Before dinner we had a drink with Paul. It was the fist night for outdoor dining, and it was still a little on the chilly side. I was grateful for the fleece blanket embroidered with the restaurant’s name to keep my legs warm. The wine, though, was cool and wonderful. Paul explained that he bought it years back at a special event that takes place every year on Palm Sunday when famous chefs have a cookout and people go around tasting wine from different vineyards. It’s called the “toques et clochers” – a toque being a chef’s white hat and a clocher a bell tower – since the proceeds of the year’s wine sales go towards restoring one of the old church spires of the participating villages. The wine we drank was from the year they redid the clocher de Cépie, a 2011 Limoux Chardonnay. Delightful! (For your information, the village of Cépie, in the département Aude, not too far from Carcassonne, will be hosting the 2017 edition of toques et clochers. Well worth a visit, I think, and we will definitely try to make it!)
Dinner was lovely. It was the day before Paul changed the menu, so we got the very last of the season’s morilles (served in a cream sauce with a soft egg and crisp, melba toast fingers), crayfish ravioli with a strong chowder, tender veal and pan-fried cod.

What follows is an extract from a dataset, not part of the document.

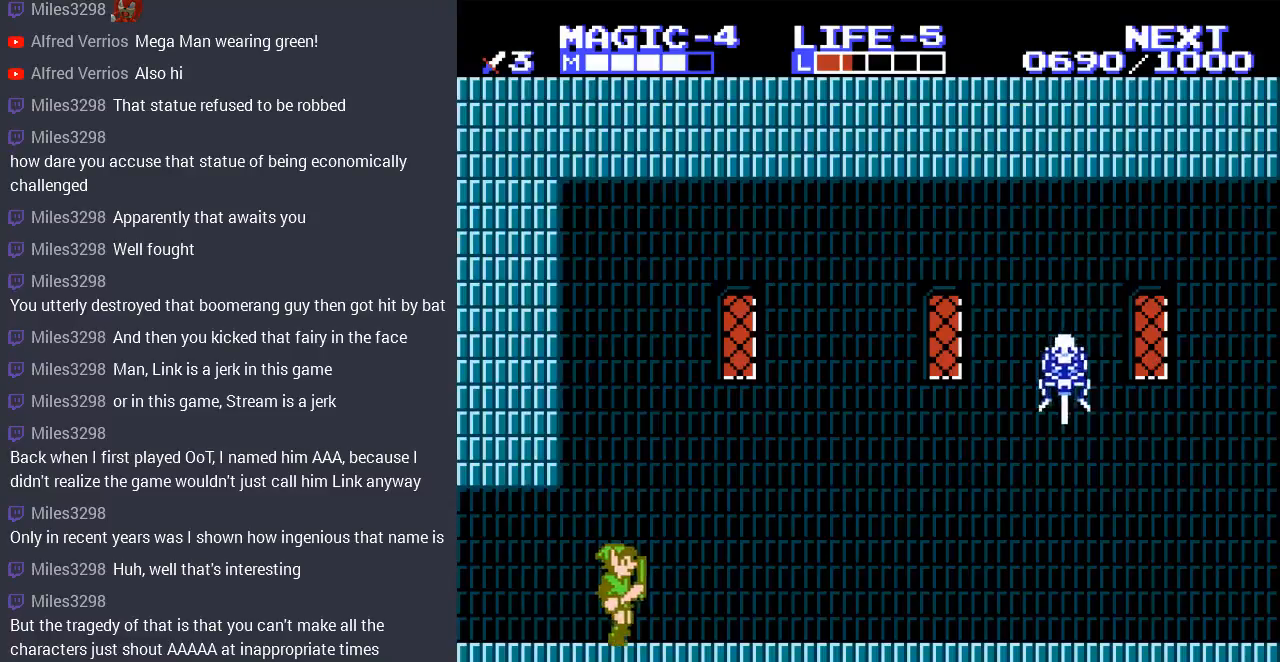
{"buttons": ["DPAD_RIGHT"], "events": []}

Dessert was a destructured tarte au citron, a chocolate something-or-other (Sorry. I’m not a fan, so I forgot to look!) and an impressive flambé strawberry meringue sorbet. I went for the cheese option which consisted of blanched paper-thin beetroot slices which encased a citrussy fresh goat’s cheese. Right up my alley.
Paul has another two restaurants: the “Self” at the ski resort Guzet Neige, 45 minutes up the road from Saint-Lizier, and the most fabulous mountain restaurant called Le Chalet de Beauregard which opens seasonally during the skiing holidays and during July and August. We have spent many a great day/night there, but most memorably a breathtaking jazz night in August about 5 years ago, for which they had hauled a grand piano to 1700m above sea level for a concert with gourmet food and a 360° view of the mountains. Last year, we celebrated the New Year there with 30 family and friends and snow and champagne and Chinese lanterns in a crystal clear sky.